Showing posts with label Christopher Jeffree. Show all posts
Showing posts with label Christopher Jeffree. Show all posts

Friday, 31 December 2021

Cleaning Kiln Wash from Glass without Etching

 This is a note from Christopher Jeffree on a piece of research he did on the effects of three chemicals to remove kiln wash and investment residue from glass.  These are the common vinegar soak, my preferred citric acid soak and a tri-sodium citrate soak.  

This latter is a neutralised citric acid. It is widely used in the food, and engineering industries. It is an anti-oxidant. It is used to remove limescale also. Clearly it is an all around useful chemical.  It is edible, widely available, and cheap.

Christopher informs me that "One interesting application for it is for retarding the setting of gypsum plaster, so it is sold by plasterers and building merchants."  It is also available through Amazon, Ebay and sellers of food making supplies.  Typically, it is sold as tri-sodium citrate dihydrate.

Without more introduction, here is Christopher's research and conclusions.

---    ---    ---    ---    ---    ---    ---    ---    ---    ---    

Which etches glass more – 6% vinegar or 6% citric acid? To cut a long story short, a quick experiment shows that it depends on the glass.

·         Both acids etch opal glasses, especially some reds, oranges and yellows, when soaked for 48h, but citric acid etches the same colours more in the same time.

·         Most transparent colours and clears are very resistant to etching, even when exposed for much longer times.

·         The neutralized form of citric acid, tri-sodium citrate, is just as effective as citric acid for cleaning glass of mould material and kiln wash but does not etch either transparents or opals during extended soaks of several days.

·         Bottom line:  to avoid glass etching, long soaks should be carried out in trisodium citrate, not in vinegar or citric acid

 


Samples containing mainly opal yellows and oranges.


Samples containing mainly opal blues and greens. Due to a slight difference in angle of illumination, the etch pits appear bright in this set of sample, but dark in the yellow set above.

 

©Chris Jeffree, December 2021

Wednesday, 30 June 2021

Citric Acid Cleanser


Christopher Jeffree has kindly outlined the reasons for the effectiveness of citric acid as a cleaner for removing refractory mould residue and acting on kiln wash stuck to glass.  This is his work (with a few personal notes removed).
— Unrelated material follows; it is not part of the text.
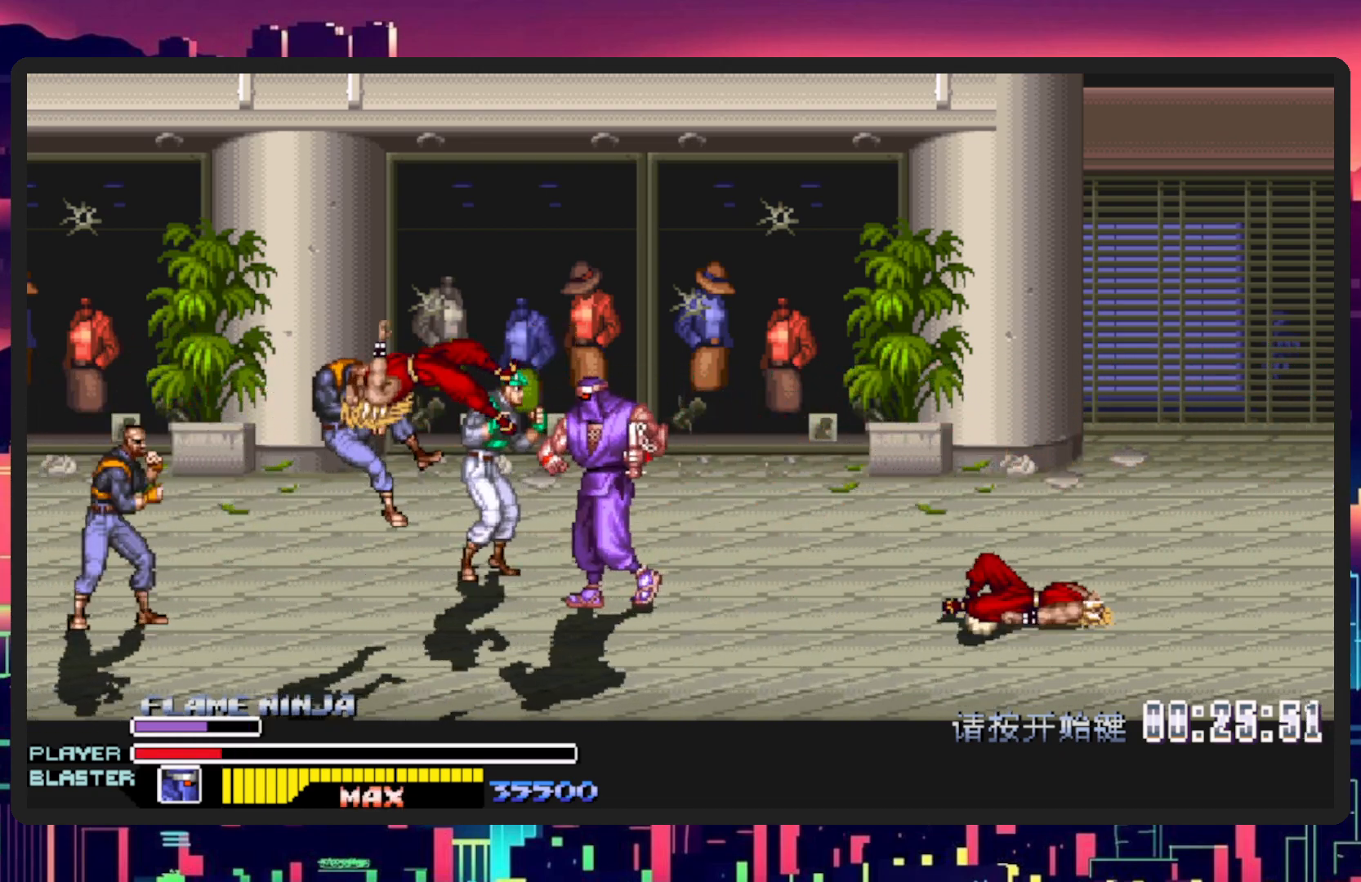
{"buttons": ["Y", "DPAD_LEFT"], "events": [[17, "DPAD_UP", "up"], [200, "DPAD_UP", "down"], [367, "Y", "down"], [450, "DPAD_UP", "up"]]}
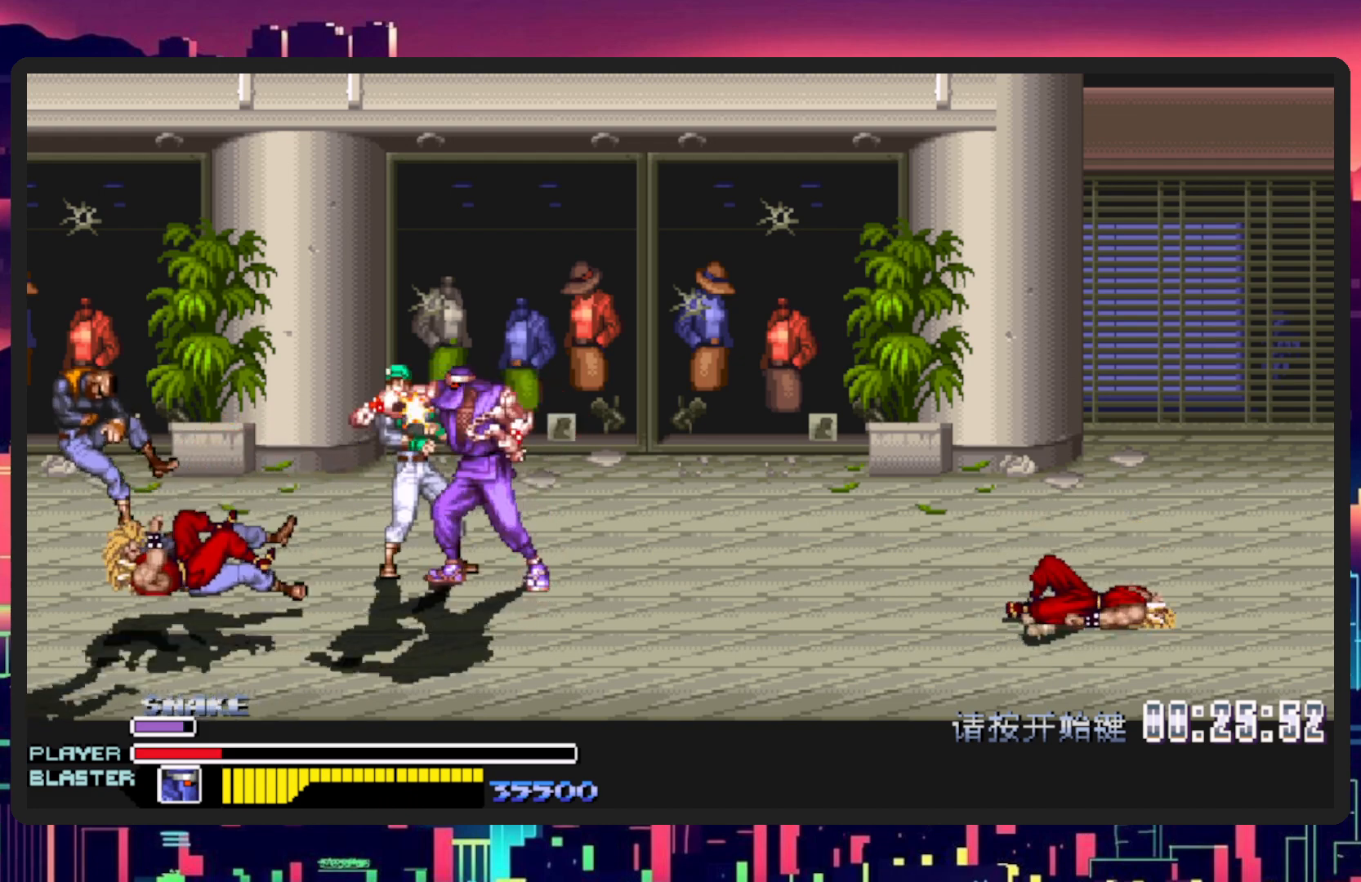
{"buttons": [], "events": [[66, "Y", "up"], [116, "Y", "down"], [133, "DPAD_LEFT", "up"], [250, "Y", "up"], [300, "Y", "down"], [467, "Y", "up"]]}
"Citric acid works well for removing the plaster scale that builds up in vessels used to mix plaster, and it helps to remove traces of investment plaster and kiln wash from glass.  Its metal-chelating properties probably help with dissolution of calcium deposits, but I am less clear why it is so good at removing kiln wash.  The constituents of kiln wash are kaolin and alumina hydrate, neither of which I would expect to be soluble in dilute acids.  Equally, the refractory materials in investment formulae I would expect to be insoluble.  However, kaolin forms layered structures in which flakes, molecular layers, of alumina hydrate and silica interact through hydrogen bonding. It is possible (I am guessing here) that citric acid can disrupt those hydrogen bonds, thereby disaggregating the clay.  All we can say is that empirically, it works.

"I prefer to use citric acid partly because it has a defined composition, but also because it is safe and pleasant to handle – no odour, and comes in the form of easily-dissolved dry crystals like granulated sugar.  Vinegar stinks, and glacial acetic acid is  an aggressive flammable, corrosive liquid with a chokingly acrid smell.

"Calcium sulfate has low solubility, but is not completely insoluble in water - gypsum (calcium sulfate dihydrate) has a solubility of about 2.5g per litre (0.25%)  from 30-100 C. Its solubility is retrograde, meaning that it decreases, rather than increasing, with temperature.  Natural gypsum is an evaporite, a type of rock that often forms by evaporation of lake water in a geological basin with little or no outflow. It can also be produced hydrothermally in hot springs, when water containing sulfuric acid passes through limestone.  

"Calcium citrate is not very soluble either, only in the order of about 0.85g per litre, but the important thing from our point of view is not to get the material into solution but to separate its crystals and make it detach from the glass.

"In other contexts, warm citric acid is used by jewellers and silversmiths as a pickle for dissolving copper oxide (firestain) from silver and gold alloys  after heating / soldering.  It is a safer alternative to the traditional jeweller's pickle of 10% H2SO4.

"Citric acid also dissolves rust from iron, without much etching the iron itself, so is good for cleaning rust off tools etc.

"These pictures show a plaster mixing bowl with (presumably) CaSO4-rich deposit on the surface, cleaned by soaking with 5% citric acid for 4 hours,




and flash from the pate de verre castings with tightly adhering kiln wash, cleaned using 5% citric acid soaked for 4 hours, and vinegar (white wine) soaked for 24 hours.




"I'm not sure about reaction products - I was speculating a lot there, running through hypotheses that I can't support. We don't really have data on the composition of the layers that are stuck to the glass, or a clear idea of why they sometimes stick and sometimes don't (e.g. the differences between transparent and opal glasses in this respect). Maybe this would be a topic to discuss with technical people at Bullseye."

Hope this helps
Best wishes
Chris Jeffree

Subsequent to this work Christopher has done more work and found that Tri-sodium citrate is an even better chemical for cleaning glass of kiln wash and mould material.